═══ 作業の入力 ═══

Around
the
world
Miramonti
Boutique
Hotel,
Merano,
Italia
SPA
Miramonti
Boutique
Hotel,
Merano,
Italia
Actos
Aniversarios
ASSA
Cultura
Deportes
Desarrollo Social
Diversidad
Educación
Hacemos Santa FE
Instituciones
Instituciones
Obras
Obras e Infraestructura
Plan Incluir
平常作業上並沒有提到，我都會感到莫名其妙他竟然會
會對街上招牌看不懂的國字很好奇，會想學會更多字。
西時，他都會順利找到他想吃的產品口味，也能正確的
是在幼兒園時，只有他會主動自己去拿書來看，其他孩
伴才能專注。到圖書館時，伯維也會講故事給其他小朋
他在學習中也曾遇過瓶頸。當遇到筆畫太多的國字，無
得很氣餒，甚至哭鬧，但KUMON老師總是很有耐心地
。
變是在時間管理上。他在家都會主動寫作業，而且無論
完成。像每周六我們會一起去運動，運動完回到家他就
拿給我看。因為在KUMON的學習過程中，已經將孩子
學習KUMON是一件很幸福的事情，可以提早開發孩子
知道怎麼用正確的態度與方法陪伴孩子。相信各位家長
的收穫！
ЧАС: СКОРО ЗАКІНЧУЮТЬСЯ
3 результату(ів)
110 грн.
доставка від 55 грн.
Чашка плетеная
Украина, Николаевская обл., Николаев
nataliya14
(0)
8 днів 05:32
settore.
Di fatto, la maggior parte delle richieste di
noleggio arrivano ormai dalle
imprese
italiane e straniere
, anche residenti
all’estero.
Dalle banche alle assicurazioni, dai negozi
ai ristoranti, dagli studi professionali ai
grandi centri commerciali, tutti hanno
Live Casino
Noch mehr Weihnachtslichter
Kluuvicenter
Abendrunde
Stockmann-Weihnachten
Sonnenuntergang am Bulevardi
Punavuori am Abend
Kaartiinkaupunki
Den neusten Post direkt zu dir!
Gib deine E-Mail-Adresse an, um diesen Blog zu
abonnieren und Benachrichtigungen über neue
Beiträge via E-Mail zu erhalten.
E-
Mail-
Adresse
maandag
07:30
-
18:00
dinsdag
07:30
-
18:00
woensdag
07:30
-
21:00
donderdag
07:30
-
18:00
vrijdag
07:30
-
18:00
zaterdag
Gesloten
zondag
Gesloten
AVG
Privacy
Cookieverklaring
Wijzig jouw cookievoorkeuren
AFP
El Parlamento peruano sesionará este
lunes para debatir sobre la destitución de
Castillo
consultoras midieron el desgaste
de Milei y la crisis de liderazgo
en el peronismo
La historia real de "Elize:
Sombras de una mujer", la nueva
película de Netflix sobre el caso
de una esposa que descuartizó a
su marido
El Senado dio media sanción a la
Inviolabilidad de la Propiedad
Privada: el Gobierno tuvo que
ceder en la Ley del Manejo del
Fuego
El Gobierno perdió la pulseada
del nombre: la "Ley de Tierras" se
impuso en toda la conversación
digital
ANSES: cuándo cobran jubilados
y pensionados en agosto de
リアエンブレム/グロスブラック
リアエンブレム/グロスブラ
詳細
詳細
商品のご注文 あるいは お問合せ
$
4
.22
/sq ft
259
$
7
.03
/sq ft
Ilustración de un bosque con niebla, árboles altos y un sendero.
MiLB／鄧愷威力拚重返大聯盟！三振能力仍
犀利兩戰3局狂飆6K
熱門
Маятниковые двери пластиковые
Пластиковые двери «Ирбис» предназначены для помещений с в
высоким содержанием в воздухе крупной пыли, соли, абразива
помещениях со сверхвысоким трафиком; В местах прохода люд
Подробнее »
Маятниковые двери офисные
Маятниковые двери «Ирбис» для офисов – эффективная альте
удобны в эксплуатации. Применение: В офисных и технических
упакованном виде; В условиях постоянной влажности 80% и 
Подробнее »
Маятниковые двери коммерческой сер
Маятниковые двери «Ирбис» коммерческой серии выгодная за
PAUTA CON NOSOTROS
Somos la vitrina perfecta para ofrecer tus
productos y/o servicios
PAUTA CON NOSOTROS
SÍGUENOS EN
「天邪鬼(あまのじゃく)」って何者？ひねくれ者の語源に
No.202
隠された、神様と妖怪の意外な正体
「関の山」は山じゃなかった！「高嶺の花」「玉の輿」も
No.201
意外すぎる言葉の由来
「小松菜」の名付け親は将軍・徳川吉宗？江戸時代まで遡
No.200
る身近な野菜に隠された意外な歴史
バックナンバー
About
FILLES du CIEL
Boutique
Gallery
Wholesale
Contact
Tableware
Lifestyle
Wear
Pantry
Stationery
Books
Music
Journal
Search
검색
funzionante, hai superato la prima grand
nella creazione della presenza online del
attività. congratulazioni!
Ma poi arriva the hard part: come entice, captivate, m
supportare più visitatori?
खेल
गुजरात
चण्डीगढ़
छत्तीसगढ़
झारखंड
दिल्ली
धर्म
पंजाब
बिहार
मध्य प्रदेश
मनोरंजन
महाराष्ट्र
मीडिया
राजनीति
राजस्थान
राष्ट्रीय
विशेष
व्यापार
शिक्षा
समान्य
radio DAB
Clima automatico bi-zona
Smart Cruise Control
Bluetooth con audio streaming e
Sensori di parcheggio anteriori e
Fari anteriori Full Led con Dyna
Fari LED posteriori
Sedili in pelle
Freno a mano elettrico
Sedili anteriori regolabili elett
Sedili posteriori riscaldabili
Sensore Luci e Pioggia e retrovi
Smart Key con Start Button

═══

» 作業の目的
上のすべての記録の各行を、「番号」と「行」の2列からなるMarkdownの表として書き出してください。空行は含めないでください。

» 作業の解答
| 番号 | 行 |
|---|---|
| 1 | Around |
| 2 | the |
| 3 | world |
| 4 | Miramonti |
| 5 | Boutique |
| 6 | Hotel, |
| 7 | Merano, |
| 8 | Italia |
| 9 | SPA |
| 10 | Miramonti |
| 11 | Boutique |
| 12 | Hotel, |
| 13 | Merano, |
| 14 | Italia |
| 15 | Actos |
| 16 | Aniversarios |
| 17 | ASSA |
| 18 | Cultura |
| 19 | Deportes |
| 20 | Desarrollo Social |
| 21 | Diversidad |
| 22 | Educación |
| 23 | Hacemos Santa FE |
| 24 | Instituciones |
| 25 | Instituciones |
| 26 | Obras |
| 27 | Obras e Infraestructura |
| 28 | Plan Incluir |
| 29 | 平常作業上並沒有提到，我都會感到莫名其妙他竟然會 |
| 30 | 會對街上招牌看不懂的國字很好奇，會想學會更多字。 |
| 31 | 西時，他都會順利找到他想吃的產品口味，也能正確的 |
| 32 | 是在幼兒園時，只有他會主動自己去拿書來看，其他孩 |
| 33 | 伴才能專注。到圖書館時，伯維也會講故事給其他小朋 |
| 34 | 他在學習中也曾遇過瓶頸。當遇到筆畫太多的國字，無 |
| 35 | 得很氣餒，甚至哭鬧，但KUMON老師總是很有耐心地 |
| 36 | 。 |
| 37 | 變是在時間管理上。他在家都會主動寫作業，而且無論 |
| 38 | 完成。像每周六我們會一起去運動，運動完回到家他就 |
| 39 | 拿給我看。因為在KUMON的學習過程中，已經將孩子 |
| 40 | 學習KUMON是一件很幸福的事情，可以提早開發孩子 |
| 41 | 知道怎麼用正確的態度與方法陪伴孩子。相信各位家長 |
| 42 | 的收穫！ |
| 43 | ЧАС: СКОРО ЗАКІНЧУЮТЬСЯ |
| 44 | 3 результату(ів) |
| 45 | 110 грн. |
| 46 | доставка від 55 грн. |
| 47 | Чашка плетеная |
| 48 | Украина, Николаевская обл., Николаев |
| 49 | nataliya14 |
| 50 | (0) |
| 51 | 8 днів 05:32 |
| 52 | settore. |
| 53 | Di fatto, la maggior parte delle richieste di |
| 54 | noleggio arrivano ormai dalle |
| 55 | imprese |
| 56 | italiane e straniere |
| 57 | , anche residenti |
| 58 | all’estero. |
| 59 | Dalle banche alle assicurazioni, dai negozi |
| 60 | ai ristoranti, dagli studi professionali ai |
| 61 | grandi centri commerciali, tutti hanno |
| 62 | Live Casino |
| 63 | Noch mehr Weihnachtslichter |
| 64 | Kluuvicenter |
| 65 | Abendrunde |
| 66 | Stockmann-Weihnachten |
| 67 | Sonnenuntergang am Bulevardi |
| 68 | Punavuori am Abend |
| 69 | Kaartiinkaupunki |
| 70 | Den neusten Post direkt zu dir! |
| 71 | Gib deine E-Mail-Adresse an, um diesen Blog zu |
| 72 | abonnieren und Benachrichtigungen über neue |
| 73 | Beiträge via E-Mail zu erhalten. |
| 74 | E- |
| 75 | Mail- |
| 76 | Adresse |
| 77 | maandag |
| 78 | 07:30 |
| 79 | - |
| 80 | 18:00 |
| 81 | dinsdag |
| 82 | 07:30 |
| 83 | - |
| 84 | 18:00 |
| 85 | woensdag |
| 86 | 07:30 |
| 87 | - |
| 88 | 21:00 |
| 89 | donderdag |
| 90 | 07:30 |
| 91 | - |
| 92 | 18:00 |
| 93 | vrijdag |
| 94 | 07:30 |
| 95 | - |
| 96 | 18:00 |
| 97 | zaterdag |
| 98 | Gesloten |
| 99 | zondag |
| 100 | Gesloten |
| 101 | AVG |
| 102 | Privacy |
| 103 | Cookieverklaring |
| 104 | Wijzig jouw cookievoorkeuren |
| 105 | AFP |
| 106 | El Parlamento peruano sesionará este |
| 107 | lunes para debatir sobre la destitución de |
| 108 | Castillo |
| 109 | consultoras midieron el desgaste |
| 110 | de Milei y la crisis de liderazgo |
| 111 | en el peronismo |
| 112 | La historia real de "Elize: |
| 113 | Sombras de una mujer", la nueva |
| 114 | película de Netflix sobre el caso |
| 115 | de una esposa que descuartizó a |
| 116 | su marido |
| 117 | El Senado dio media sanción a la |
| 118 | Inviolabilidad de la Propiedad |
| 119 | Privada: el Gobierno tuvo que |
| 120 | ceder en la Ley del Manejo del |
| 121 | Fuego |
| 122 | El Gobierno perdió la pulseada |
| 123 | del nombre: la "Ley de Tierras" se |
| 124 | impuso en toda la conversación |
| 125 | digital |
| 126 | ANSES: cuándo cobran jubilados |
| 127 | y pensionados en agosto de |
| 128 | リアエンブレム/グロスブラック |
| 129 | リアエンブレム/グロスブラ |
| 130 | 詳細 |
| 131 | 詳細 |
| 132 | 商品のご注文 あるいは お問合せ |
| 133 | $ |
| 134 | 4 |
| 135 | .22 |
| 136 | /sq ft |
| 137 | 259 |
| 138 | $ |
| 139 | 7 |
| 140 | .03 |
| 141 | /sq ft |
| 142 | Ilustración de un bosque con niebla, árboles altos y un sendero. |
| 143 | MiLB／鄧愷威力拚重返大聯盟！三振能力仍 |
| 144 | 犀利兩戰3局狂飆6K |
| 145 | 熱門 |
| 146 | Маятниковые двери пластиковые |
| 147 | Пластиковые двери «Ирбис» предназначены для помещений с в |
| 148 | высоким содержанием в воздухе крупной пыли, соли, абразива |
| 149 | помещениях со сверхвысоким трафиком; В местах прохода люд |
| 150 | Подробнее » |
| 151 | Маятниковые двери офисные |
| 152 | Маятниковые двери «Ирбис» для офисов – эффективная альте |
| 153 | удобны в эксплуатации. Применение: В офисных и технических |
| 154 | упакованном виде; В условиях постоянной влажности 80% и  |
| 155 | Подробнее » |
| 156 | Маятниковые двери коммерческой сер |
| 157 | Маятниковые двери «Ирбис» коммерческой серии выгодная за |
| 158 | PAUTA CON NOSOTROS |
| 159 | Somos la vitrina perfecta para ofrecer tus |
| 160 | productos y/o servicios |
| 161 | PAUTA CON NOSOTROS |
| 162 | SÍGUENOS EN |
| 163 | 「天邪鬼(あまのじゃく)」って何者？ひねくれ者の語源に |
| 164 | No.202 |
| 165 | 隠された、神様と妖怪の意外な正体 |
| 166 | 「関の山」は山じゃなかった！「高嶺の花」「玉の輿」も |
| 167 | No.201 |
| 168 | 意外すぎる言葉の由来 |
| 169 | 「小松菜」の名付け親は将軍・徳川吉宗？江戸時代まで遡 |
| 170 | No.200 |
| 171 | る身近な野菜に隠された意外な歴史 |
| 172 | バックナンバー |
| 173 | About |
| 174 | FILLES du CIEL |
| 175 | Boutique |
| 176 | Gallery |
| 177 | Wholesale |
| 178 | Contact |
| 179 | Tableware |
| 180 | Lifestyle |
| 181 | Wear |
| 182 | Pantry |
| 183 | Stationery |
| 184 | Books |
| 185 | Music |
| 186 | Journal |
| 187 | Search |
| 188 | 검색 |
| 189 | funzionante, hai superato la prima grand |
| 190 | nella creazione della presenza online del |
| 191 | attività. congratulazioni! |
| 192 | Ma poi arriva the hard part: come entice, captivate, m |
| 193 | supportare più visitatori? |
| 194 | खेल |
| 195 | गुजरात |
| 196 | चण्डीगढ़ |
| 197 | छत्तीसगढ़ |
| 198 | झारखंड |
| 199 | दिल्ली |
| 200 | धर्म |
| 201 | पंजाब |
| 202 | बिहार |
| 203 | मध्य प्रदेश |
| 204 | मनोरंजन |
| 205 | महाराष्ट्र |
| 206 | मीडिया |
| 207 | राजनीति |
| 208 | राजस्थान |
| 209 | राष्ट्रीय |
| 210 | विशेष |
| 211 | व्यापार |
| 212 | शिक्षा |
| 213 | समान्य |
| 214 | radio DAB |
| 215 | Clima automatico bi-zona |
| 216 | Smart Cruise Control |
| 217 | Bluetooth con audio streaming e |
| 218 | Sensori di parcheggio anteriori e |
| 219 | Fari anteriori Full Led con Dyna |
| 220 | Fari LED posteriori |
| 221 | Sedili in pelle |
| 222 | Freno a mano elettrico |
| 223 | Sedili anteriori regolabili elett |
| 224 | Sedili posteriori riscaldabili |
| 225 | Sensore Luci e Pioggia e retrovi |
| 226 | Smart Key con Start Button |